● **Problem details**: Collect every line of the data below that contains the string "lens". Case counts, so match uppercase and lowercase letters precisely.

● **The data**:
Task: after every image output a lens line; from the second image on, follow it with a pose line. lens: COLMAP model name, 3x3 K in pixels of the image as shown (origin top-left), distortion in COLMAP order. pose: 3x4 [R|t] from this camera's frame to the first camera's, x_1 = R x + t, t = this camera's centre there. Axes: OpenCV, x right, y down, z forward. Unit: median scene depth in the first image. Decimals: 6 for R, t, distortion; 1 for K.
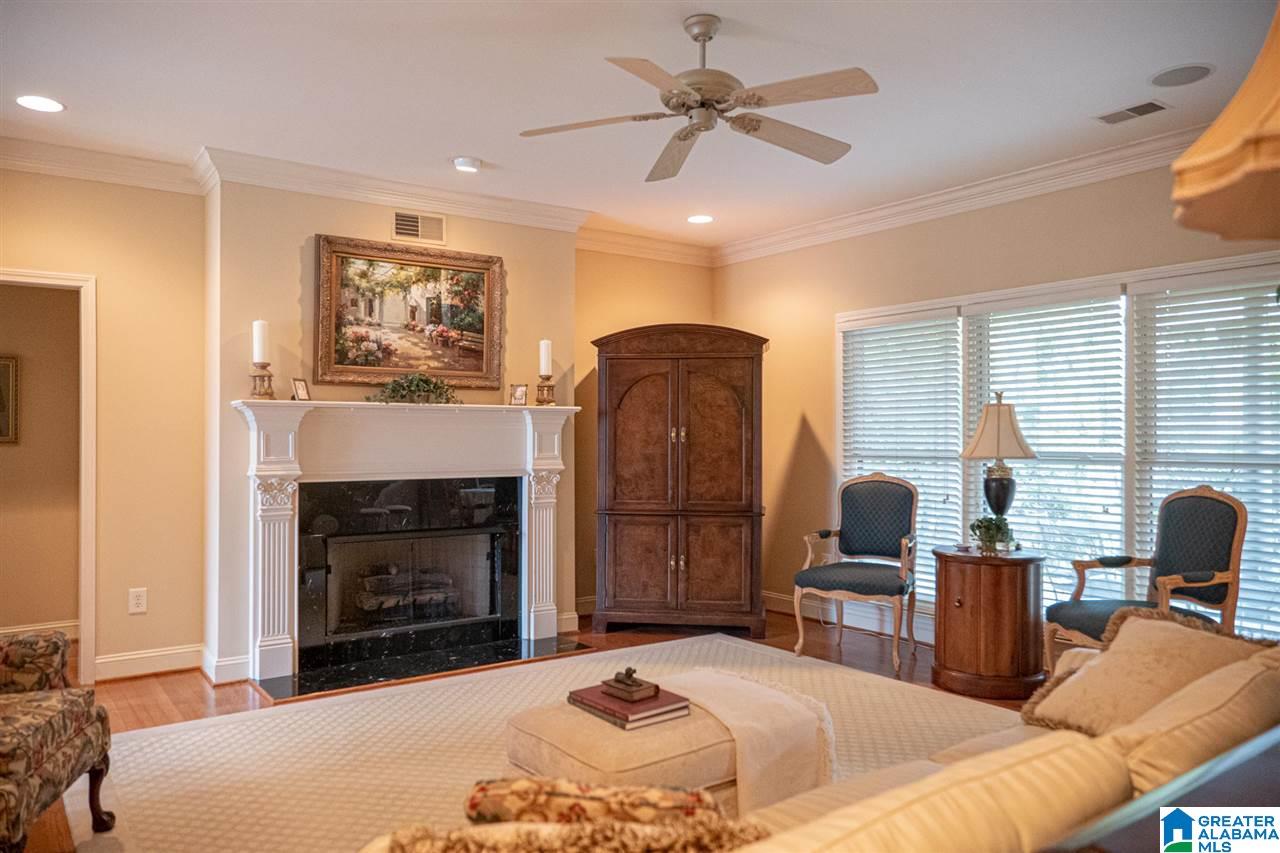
lens RADIAL K [[909.0, 0, 664.6], [0, 909.0, 430.6], [0, 0, 1]] dist [-0.013474, 0.013593]
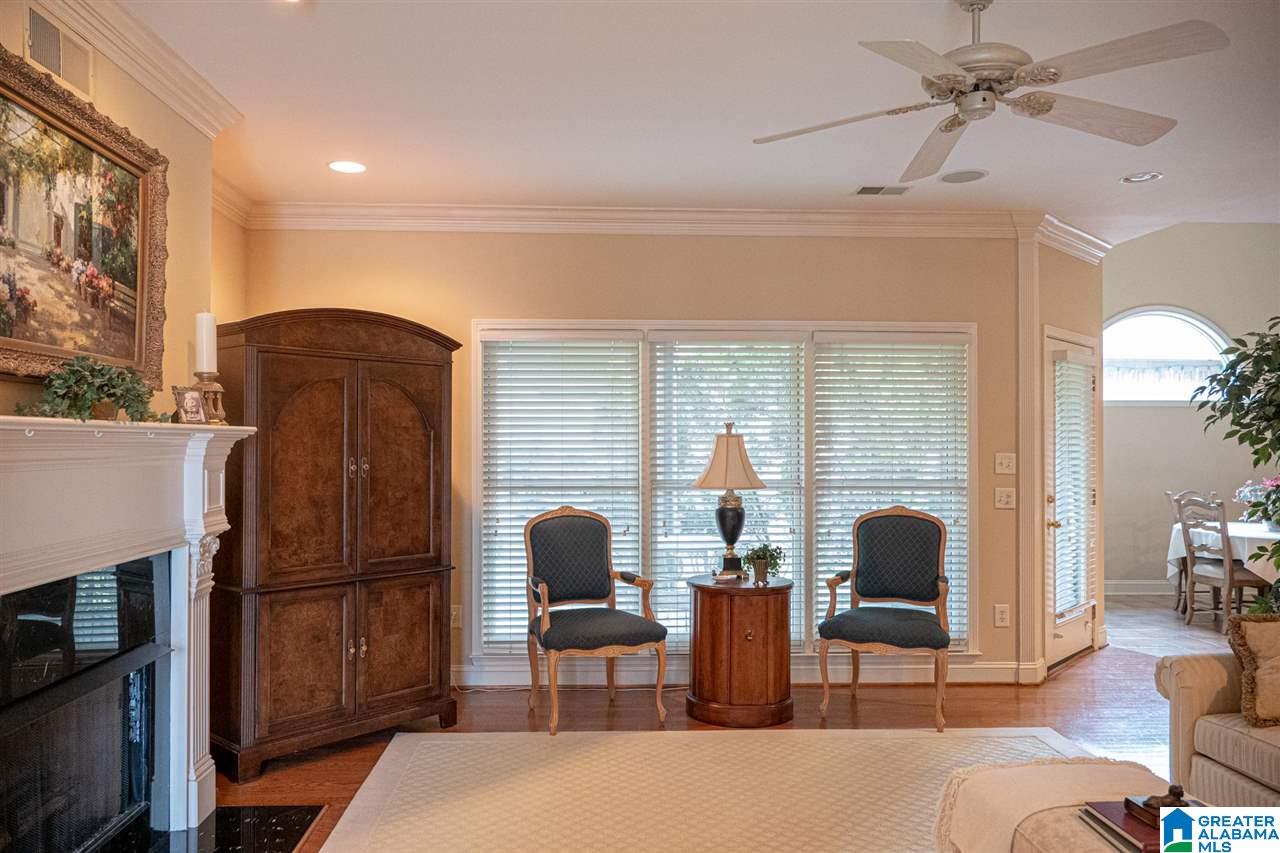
lens RADIAL K [[909.0, 0, 617.5], [0, 909.0, 441.3], [0, 0, 1]] dist [-0.013474, 0.013593]
pose [[0.572259, 0.003398, 0.820066, -0.491215], [-0.007693, 0.999970, 0.001225, -0.020092], [-0.820037, -0.007010, 0.572268, 0.471361]]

● **Response to this exercise**:
Task: after every image output a lens line; from the second image on, follow it with a pose line. lens: COLMAP model name, 3x3 K in pixels of the image as shown (origin top-left), distortion in COLMAP order. pose: 3x4 [R|t] from this camera's frame to the first camera's, x_1 = R x + t, t = this camera's centre there. Axes: OpenCV, x right, y down, z forward. Unit: median scene depth in the first image. Decimals: 6 for R, t, distortion; 1 for K.
lens RADIAL K [[909.0, 0, 664.6], [0, 909.0, 430.6], [0, 0, 1]] dist [-0.013474, 0.013593]
lens RADIAL K [[909.0, 0, 617.5], [0, 909.0, 441.3], [0, 0, 1]] dist [-0.013474, 0.013593]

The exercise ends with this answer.